== Collected data entries ==
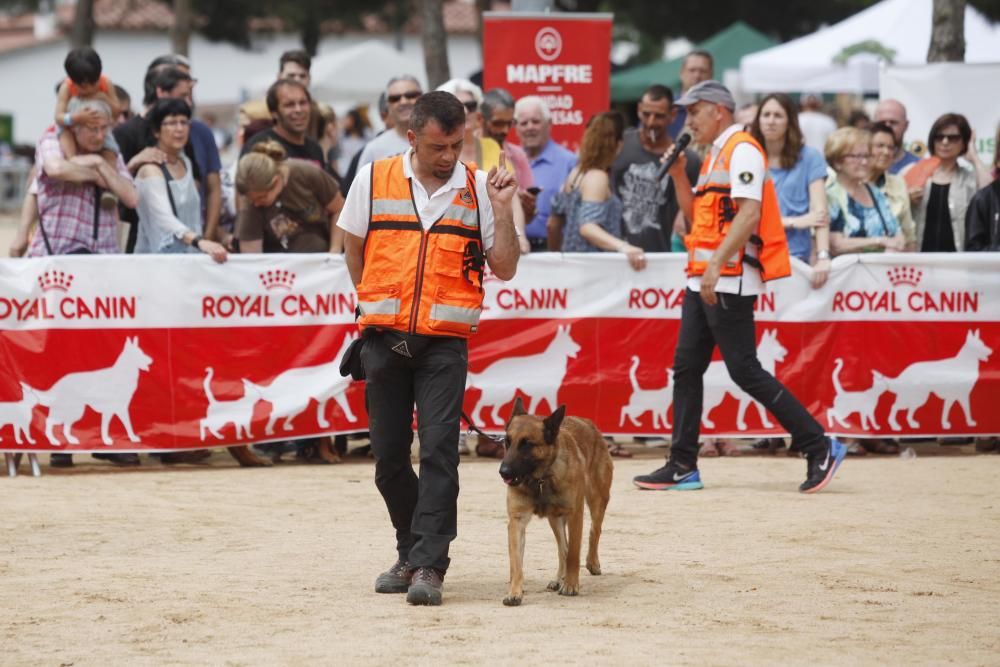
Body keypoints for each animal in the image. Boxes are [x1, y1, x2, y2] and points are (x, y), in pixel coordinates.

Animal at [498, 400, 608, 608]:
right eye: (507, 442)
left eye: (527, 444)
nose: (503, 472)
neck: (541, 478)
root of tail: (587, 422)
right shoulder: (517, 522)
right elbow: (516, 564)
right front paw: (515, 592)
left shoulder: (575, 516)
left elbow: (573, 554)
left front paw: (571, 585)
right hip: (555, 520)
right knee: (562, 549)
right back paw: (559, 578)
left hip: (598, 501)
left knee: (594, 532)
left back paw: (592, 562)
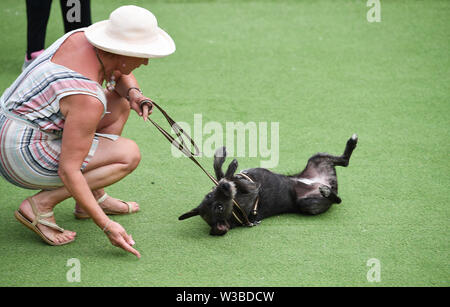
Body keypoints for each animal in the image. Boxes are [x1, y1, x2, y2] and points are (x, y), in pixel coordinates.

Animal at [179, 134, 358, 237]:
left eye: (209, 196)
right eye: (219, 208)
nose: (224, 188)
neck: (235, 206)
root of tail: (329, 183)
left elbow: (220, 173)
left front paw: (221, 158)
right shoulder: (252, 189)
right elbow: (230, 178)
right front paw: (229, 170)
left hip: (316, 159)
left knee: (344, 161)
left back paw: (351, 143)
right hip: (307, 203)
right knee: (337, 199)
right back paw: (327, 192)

--

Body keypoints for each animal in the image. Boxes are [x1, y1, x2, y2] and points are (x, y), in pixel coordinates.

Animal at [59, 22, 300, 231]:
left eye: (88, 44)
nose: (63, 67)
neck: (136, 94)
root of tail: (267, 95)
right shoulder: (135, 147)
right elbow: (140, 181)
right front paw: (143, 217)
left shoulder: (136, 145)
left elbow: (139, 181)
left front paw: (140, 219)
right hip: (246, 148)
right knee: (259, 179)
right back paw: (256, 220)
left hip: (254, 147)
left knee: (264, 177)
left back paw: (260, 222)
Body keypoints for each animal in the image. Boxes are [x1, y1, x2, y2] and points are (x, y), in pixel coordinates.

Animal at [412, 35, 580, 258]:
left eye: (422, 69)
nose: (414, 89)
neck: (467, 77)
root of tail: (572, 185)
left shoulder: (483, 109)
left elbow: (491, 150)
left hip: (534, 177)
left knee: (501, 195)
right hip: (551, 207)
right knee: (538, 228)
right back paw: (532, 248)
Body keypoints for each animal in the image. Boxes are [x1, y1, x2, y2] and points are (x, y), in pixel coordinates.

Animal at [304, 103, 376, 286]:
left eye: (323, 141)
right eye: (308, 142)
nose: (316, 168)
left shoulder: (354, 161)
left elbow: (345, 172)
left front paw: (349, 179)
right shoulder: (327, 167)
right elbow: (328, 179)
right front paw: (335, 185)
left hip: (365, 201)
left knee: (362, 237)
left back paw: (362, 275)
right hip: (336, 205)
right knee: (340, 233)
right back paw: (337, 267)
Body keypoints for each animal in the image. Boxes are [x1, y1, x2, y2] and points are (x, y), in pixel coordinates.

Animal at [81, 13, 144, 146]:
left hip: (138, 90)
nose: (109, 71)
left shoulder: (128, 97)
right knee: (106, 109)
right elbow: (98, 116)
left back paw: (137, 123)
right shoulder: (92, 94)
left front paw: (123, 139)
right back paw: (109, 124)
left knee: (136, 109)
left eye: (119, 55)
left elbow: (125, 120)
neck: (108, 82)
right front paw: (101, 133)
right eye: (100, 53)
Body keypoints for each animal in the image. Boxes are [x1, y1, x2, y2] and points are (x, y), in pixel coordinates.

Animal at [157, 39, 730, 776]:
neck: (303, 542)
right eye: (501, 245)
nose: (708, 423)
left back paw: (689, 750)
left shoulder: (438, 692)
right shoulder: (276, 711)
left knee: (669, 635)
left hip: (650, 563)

== Assigned task ==
Within the data above, count the lines that contain the string "elbow"; the reply is the number alone.

== Response ==
11